I'd feel myself, that I would be putting my head into a bag re COPYRIGHT

Here is what you win, looks pretty good, but what do you lose?
 
That sounds fascinating...but maybe a little too good to be true? Will have to have a dig around and see what others are saying about them.
 
I got another email from these people today. This is their contract. What do people think? Has anyone here submitted any work to Inkitt ? (deadline today)

I'd feel myself, that I would be putting my head into a bag re COPYRIGHT

Here is what you win, looks pretty good, but what do you lose?

Here are my initial thoughts on reading through the contract:

I'm wary of the editing section. Sounds as if they're saying you have a chance to consult with them beforehand, but that the final edits are theirs to make as they see fit. I've never had that experience. The final edits are always mine to accept or reject. Saying your original concept is not altered without your consent isn't the same as saying they will alter or edit the work as they see fit. Further down, it goes on to say they can continue to revise or edit the work as they see fit, through the life of the contract.

You're giving away all rights, including ebook and print (which most publishers do take), but also movie and audio. Plus, I'm not entirely sure what they mean by giving them the right to commercialize the book. Does this mean if they get it made into a mini-series you're SOL as far as any compensation for that? Does it mean if they sell it to a third party, you're stuck with that?

Also, I don't like the fact they can shorten the story and/or include it in anthologies or other reprints. How is the royalty structure for all of the rights you're giving them set up? I don't see that it's spelled out except for book form.

It appears you keep the copyright, but this section is not entirely clear. I'd definitely be sure the copyright stays with the author.

The royalty structure is clear as mud. They can partner with the Big Five to publish your book? Seriously? This needs further exploration and clarification.

The life of the contract is 15 years, or you may terminate if they don't sell 1,001 copies or more within one year.

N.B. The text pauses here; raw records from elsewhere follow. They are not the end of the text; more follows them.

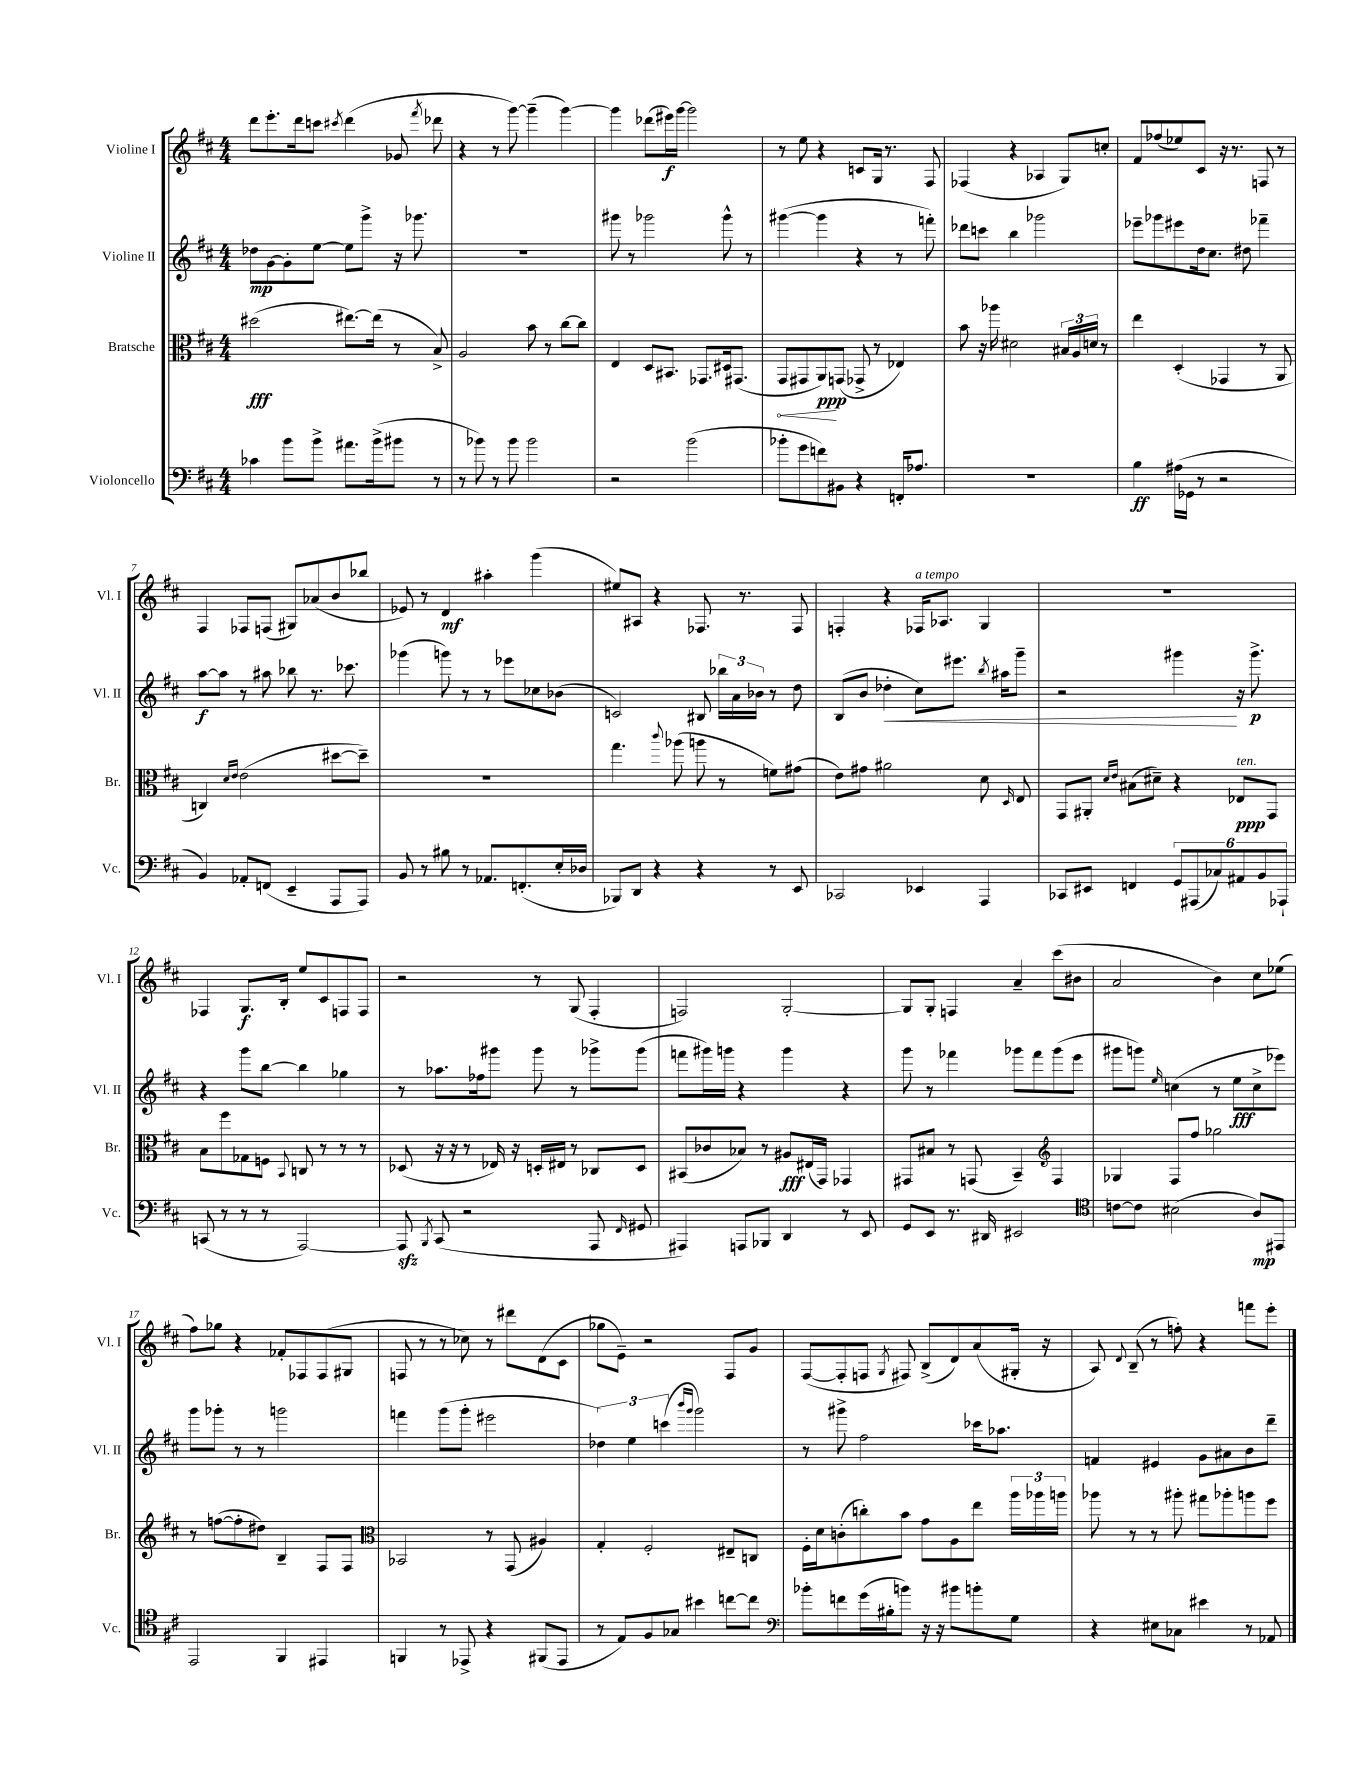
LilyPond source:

<<
\new StaffGroup <<
\new Staff = "s0" \with { instrumentName = "Violine I" shortInstrumentName = "Vl. I" } {
    \clef treble \key d \major \numericTimeSignature \time 4/4
    \autoBeamOff d'''8[ e'''8.-. d'''16 c'''8] \acciaccatura { cis'''8 } d'''4( ges'8 \acciaccatura { fis'''8 } des'''8 |
    r4 r8 g'''8~) g'''4--( g'''4~) |
    g'''4 des'''8[( eis'''16\f) g'''16]~ g'''2 |
    r8 e''8 r4 c'8[ g16] r8. fis8 |
    fes4( r4 aes4 g8[) c''8]-. |
    fis'8[ fes''8( ees''8) cis'8] r16 r8. f8 r8 |
    fis4 fes8[ f8]( gis8[) aes'8( b'8 bes''8] |
    ees'8) r8 d'4\mf ais''4-. g'''4( |
    eis''8[) ais8] r4 fes8. r8. fes8 |
    f4-. r4 fes16[^\markup { \italic "a tempo" } aes8.] g4 |
    R1 |
    fes4 g8.[\f b16]-. e''8[ cis'8 f8 f8] |
    r2 r8 g8( fis4-. |
    f2) g2~-. |
    g8[ g8]-. f4 a'4-- cis'''8[( bis'8] |
    a'2 b'4) cis''8[ ees''8]( |
    fis''8[) ges''8] r4 fes'8[-. fes8 fes8( gis8] |
    f8 r8 r8 ces''8) r8 dis'''8[ d'8( cis'8] |
    ges''8[ e'8]--) r2 fis8[ g'8] |
    fis8[~( fis8-. f8] \acciaccatura { g8 } fis8) b8[->( d'8) a'8( gis16]-. r16 |
    a8) \appoggiatura { d'8 } b8--( r8 f''8-.) r4 f'''8[ e'''8]-. \bar "|." |
}
\new Staff = "s1" \with { instrumentName = "Violine II" shortInstrumentName = "Vl. II" } {
    \clef treble \key d \major \numericTimeSignature \time 4/4
    \autoBeamOff des''8[\mp g'8~ g'8-. e''8]~ e''8[ g'''8]-> r16 ges'''8. |
    R1 |
    gis'''8 r8 ges'''2 ges'''8-^ r8 |
    gis'''4~( gis'''4 r4 r8 f'''8-.) |
    des'''8[ c'''8] b''4 ges'''2 |
    ees'''8[-- ges'''8 eis'''8 d''16 cis''8.] dis''8 fes'''4-- |
    a''8[~\f a''8] r8 ais''8 bes''8 r8. ces'''8. |
    ges'''4( g'''8) r8 r8 ees'''8[ ces''8 bes'8]( |
    c'2) bis8 \tuplet 3/2 { bes''16[ a'16 bes'16] } r8 d''8 |
    b8[( b'8] des''4-.\< cis''8[) eis'''8.] \acciaccatura { b''8 } ais''16[ g'''8]-- |
    r2 gis'''4\! r16 gis'''8.->\p |
    r4 g'''8[ b''8]~ b''4 ges''4 |
    r8 aes''8.[ fes''16 gis'''8] gis'''8 r8 ges'''8[-> ges'''8]( |
    f'''8[ gis'''16) g'''16] r4 g'''4 r4 |
    g'''8 r8 fes'''4 ges'''8[ fes'''8 ges'''8( e'''8] |
    gis'''8[ g'''8]) \grace { e''16 } c''4( r8 e''8[\fff c''8-> ees'''8]) |
    g'''8[ ges'''8]-. r8 r8 g'''2 |
    f'''4 g'''8[( g'''8]-. eis'''2 |
    \tuplet 3/2 { des''4) e''4 c'''4( } \grace { b'''16[ g'''16] } g'''2) |
    r8 gis'''8-> fis''2 ces'''16[ aes''8.] |
    f'4 eis'4 g'8[ ais'8 b'8 d'''8]-- \bar "|." |
}
\new Staff = "s2" \with { instrumentName = "Bratsche" shortInstrumentName = "Br." } {
    \clef alto \key d \major \numericTimeSignature \time 4/4
    \autoBeamOff dis''2\fff( eis''8.[~) eis''16]( r8 b8->) |
    a2 b'8 r8 cis''8[~ cis''8] |
    e4 d8[ bis,8.] ges,8.[ dis16 gis,8.]( |
    \once \override Hairpin.circled-tip = ##t g,8[\< gis,8 a,8\ppp\!) g,8]( ges,8-> r8 ees4) |
    b'8 r16 aes''16 dis'2 \tuplet 3/2 { bis16[ a16 d'16] } r8 |
    e''4 d4-.( ges,4 r8 a,8 |
    c4) \grace { d'16[ e'16] } e'2( dis''8[~ dis''8]--) |
    R1 |
    g''4. \appoggiatura { cis'''8 } aes''8( a''8 r8 f'8[) gis'8]( |
    e'8[) gis'8] ais'2 d'8 \grace { d16 } e8 |
    g,8[ ais,8]-. \grace { d'16[ e'16] } bis8[( dis'8]--) r4 ees8[\ppp^\markup { \italic "ten." } g,8] |
    b8[ fis''8 ges8 f8] \appoggiatura { b,8 } c8 r8 r8 r8 |
    des8( r16 r16 r8 ees16) r16 d16[-. eis16] r8 ces8[ d8] |
    bis,8[( ces'8 bes8]) r8 ais8[\fff eis16( g,16]) ges,4 |
    gis,8[ bis8] r8 g,8( b,4--) \clef treble fis4 |
    ges4 fis8[ fis''8] ges''2 |
    r8 f''8[~( f''8-. dis''8]) b4-- fis8[ fis8] |
    \clef alto bes,2 r8 g,8( ais4) |
    g4-. fis2-. eis8[-- c8] |
    fis16[-. d'16 c'8-.( c''8-.) b'8] g'8[ a8 e''8] \tuplet 3/2 { a''16[ aes''16 a''16] } |
    aes''8 r8 r8 ais''8-. gis''8[ aes''8-. a''8 fis''8] \bar "|." |
}
\new Staff = "s3" \with { instrumentName = "Violoncello" shortInstrumentName = "Vc." } {
    \clef bass \key d \major \numericTimeSignature \time 4/4
    \autoBeamOff ces'4 b'8[ b'8]-> ais'8.[ b'16->( bis'8] r8 |
    r8 bes'8) r8 bes'8 bes'2 |
    r2 b'2( |
    bes'8[-. g'8 f'8) bis,8] r4 f,16[-. aes8.] |
    R1 |
    b4\ff ais16[( ges,16] r8 r2 |
    b,4) aes,8[-. f,8]( e,4-- a,,8[ a,,8]) |
    b,8 r8 bis8 r8 aes,8.[ f,8.-.( e16-. des16] |
    bes,,8[) d,8] r4 r4 r8 e,8 |
    ces,2 ees,4 a,,4 |
    ces,8[ eis,8] f,4 \tuplet 6/4 { g,8[ ais,,8( ces8) ais,8 b,8 aes,,8]-! } |
    c,8( r8 r8 r8 a,,2~) |
    a,,8\sfz \acciaccatura { b,,8 } cis,8( r2 a,,8 \grace { fis,16 } gis,8 |
    ais,,4) a,,8[ bes,,8] d,4 r8 e,8 |
    g,8[ e,8] r8. dis,16 eis,2 |
    \clef tenor c'8[~ c'8] bis2( a8[\mp) eis,8] |
    e,2 fis,4 eis,4 |
    f,4 r8 ees,8-> r4 fis,8[( ees,8] |
    r8 e8[) fis8 ges8] bis'4 c''8[~ c''8] |
    \clef bass bes'8[-. f'8 g'16( bis16-. b'8]) r16 r16 bis'8[ b'8-. g8] |
    r4 eis8[ ces8] eis'4 r8 aes,8 \bar "|." |
}
>>
>>
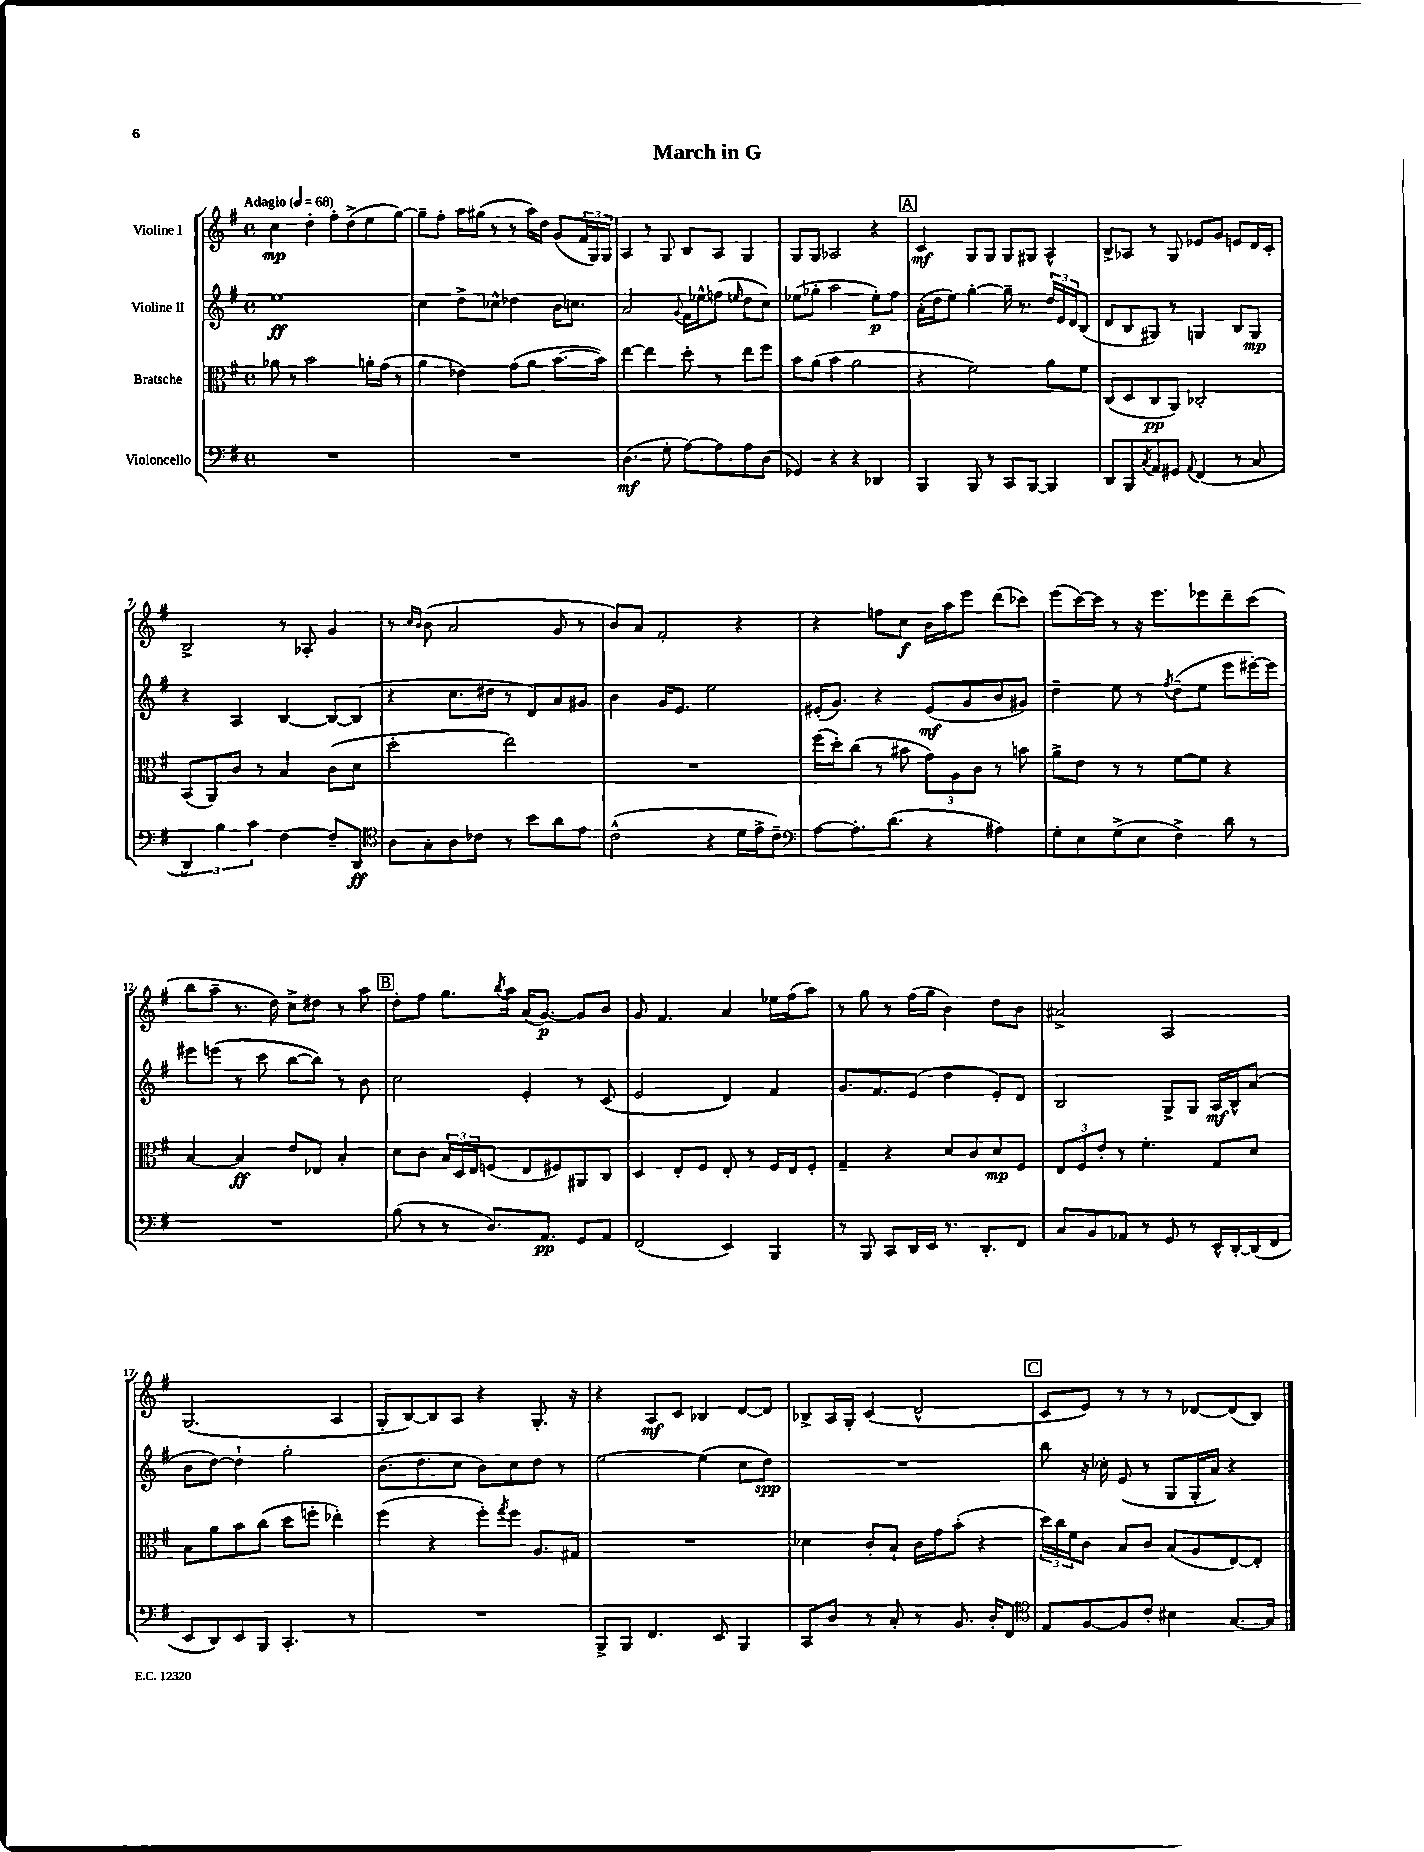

And I think it's odd they stipulate a specific sum of money they will allocate toward marketing your book. What does that actually mean? Do you owe this back against royalties? It's not clear.
 
Picking up on something in there, here are Tor's Submission guidelines which also reflect a topic that came up last night re diversity in publishing & concerns re accusations of cultural appropriation.
There must be justice and an even playing field (still clannish networks on the Beeb though, aren't there. Dimbleby's, Snows and others )
Story is king, right? Write the story only you can write, and after that, let it fall out as it may.
 
Yes, all of the above. Get back to writing, and submitting elsewhere. I also was offered a contract, only to discover they weren't a real publisher. It happens unfortunately.
 
It's a VC-backed startup. Basically, unless they pivot, they seem to be all about book discovery in reverse, i.e. finding successful titles for bigger publishers to pick up. It's explained here. Interesting idea, but imho flawed in one or two serious ways. You would need a fairly strong appetite for the unknown to go with them at this stage, I think.
 
PS - if I were a gambling man, I wouldn't mind offering decent odds that they'll have to go the author-funded route if/when the VC money dries up.